原発事故後の健康管理手帳に関して(NEWS No.530 p05)

原発事故後に生じる健康障害に関して、汚染地に残って生活する人も、避難した人も、希望するすべての人に健康診断と医療補償を国と東電(電力会社)の責任で行う制度を作らせる運動が必要です。そのうえで、原爆被爆者援護法の制度を原発事故被害者にも適用し、「被ばく健康手帳」を発行させ活用することは意義あることと考えられます。今回、「被爆者援護法で制定されている被爆者手帳」に関してお教えいただく貴重な機会をえましたので報告します。

本年、7月に阪南中央病院で内科の村田三郎先生に被爆者手帳に関してお話をお聞きしました。この訪問は、同病院小児科の山本征也先生のご仲介で実現したものです。

1.原発事故後の健康管理手帳について

茨木県東海村にあるJCO臨界事故(#.原子力施設の事故により避難、および屋内退避が行われ、一般公衆が被ばくした国内で初めての事例)後に健康管理手帳を発行し一般健康診断などを実施しているが、受診対象者は半径1km以内の居住住民で年間1mSv以上の被ばくが考えられる者であった。年間20mSvではない。福島の20mSv基準は明確な二重基準である。

2.被爆者手帳

原爆投下後に被ばく地域に居た人(直接被爆者、入市被爆者)、被ばく事実が認められる人、胎児であった人は、認定を受けて「被爆者健康手帳」を交付される。「被爆者」に該当するものは次の様な法的援護を受けることが出来る。
1)健康診断(年2回の一般検診、希望すればさらに2回、うち1回はがん検診)
2)一般疾病医療費の支給(医療保険の自己負担分の国庫補助)
3)介護保険の医療系サ-ビスの一割負担分の補填
4)特別埋葬給付金-埋葬料の支給
被ばく手帳を持つ意義、利点は、1)医療を受診しやすくなった。(医療保険の自己負担分の国庫補助から)、 2)定期的な検診受診が可能になった。3)必ず検診の案内が来る:検診受診を忘れない、受診率の向上につながる。4)定期健診日には被爆者手帳を持つ者同士が集まる。被爆者の支援者が集まる。互いに顔を合わせて繋がることが出来る。連帯感が強まる、などがある。

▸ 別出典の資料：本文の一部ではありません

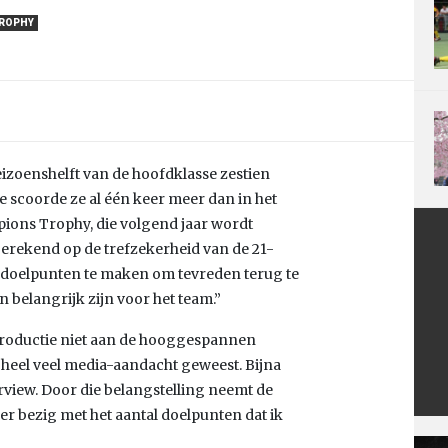
TROPHY
eizoenshelft van de hoofdklasse zestien
e scoorde ze al één keer meer dan in het
pions Trophy, die volgend jaar wordt
erekend op de trefzekerheid van de 21-
eel doelpunten te maken om tevreden terug te
n belangrijk zijn voor het team.”
roductie niet aan de hooggespannen
r heel veel media-aandacht geweest. Bijna
rview. Door die belangstelling neemt de
er bezig met het aantal doelpunten dat ik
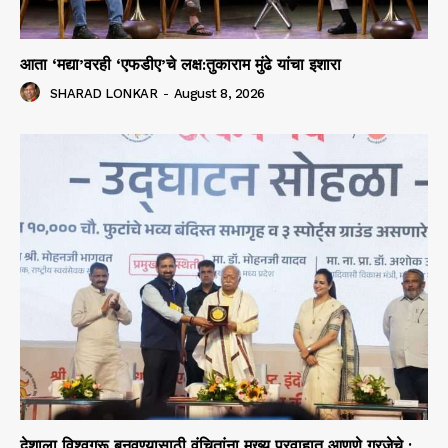
आता ‘मद्या’वरही ‘एफडीए’चे लक्ष:तुकाराम मुंढे यांचा इशारा
SHARAD LONKAR
-
August 8, 2026
देशाला विश्वगुरू बनवण्यासाठी वंचितांना मुख्य प्रवाहात आणणे गरजेचे :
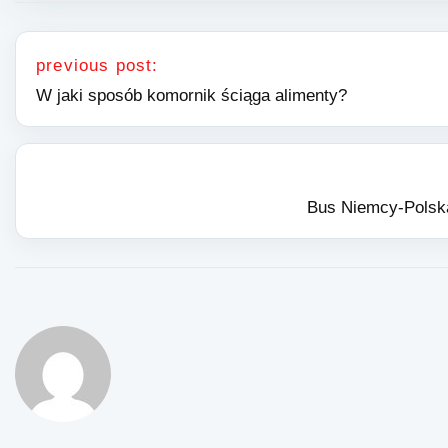
Nawigacja wpisu
previous post:
W jaki sposób komornik ściąga alimenty?
Bus Niemcy-Polska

3.原爆症認定被爆者では、認定された疾病に対して、医療費が全額国庫負担

各種手当の支給(厚労省HPからみると)は、例えば、医療特別手当の支給(月額139,330円-H29.4月現在)、 健康管理手当(支給要件該当認定者のみ)月額34,270円-H29.4月現在)、認定患者での支援内容は、医療と共に生活を支える各種手当が支給され、高齢となって体力低下も進み、生活上困難が増す中で役に立つ支援内容である。

4.原子爆弾被爆者認定審査の実態は、認定患者は被爆者手帳取得者のごく少数(1%弱)に制限され、原爆被害の実態を反映していない。

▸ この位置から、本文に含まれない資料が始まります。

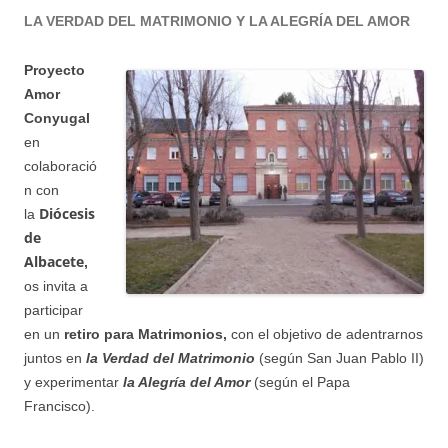
LA VERDAD DEL MATRIMONIO Y LA ALEGRÍA DEL AMOR
Proyecto
Amor
Conyugal
en
colaboració
n con
Diócesis
la
de
Albacete
,
os invita a
participar
en un
retiro para Matrimonios,
con el objetivo de adentrarnos
juntos en
la Verdad del Matrimonio
(según San Juan Pablo II)
y experimentar
la Alegría del Amor
(según el Papa
Francisco).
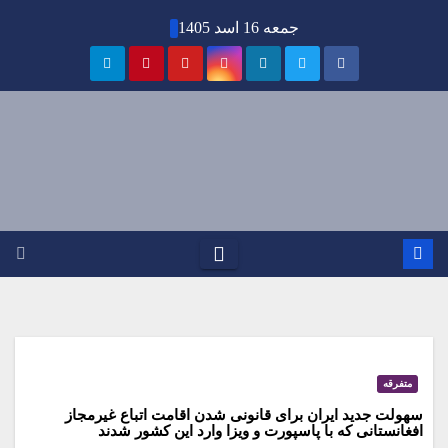
Ski
جمعه 16 اسد 1405
t
conten
متفرقه
سهولت جدید ایران برای قانونی شدن اقامت اتباع غیرمجاز
افغانستانی که با پاسپورت و ویزا وارد این کشور شدند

5.被爆者援護を求める運動の経過は、高齢になった被爆者に対して「施策を何もせず、死ぬのを待っているのか?」という怒りが背景に存在し、原爆症認定集団訴訟で勝訴してきた。爆心地からの被爆距離が3kmで認定させ、認定基準を拡大してきた。3.5kmが一般公衆の被ばく線量限界である1mSv/年間に相当するので、年間1mSvの被ばくで認定させてきている。

#.東海村JCO臨界事故は、1999年9月、茨城県那珂郡東海村にある株式会社ジェー・シー・オー(住友金属鉱山の子会社)の核燃料加工施設で発生した原子力事故(臨界事故)である。日本国内で初めて、事故被曝による死亡者を出した。至近距離で中性子線を浴びた作業員3名中、2名が死亡、1名が重症となったほか、667名の被曝者を出した。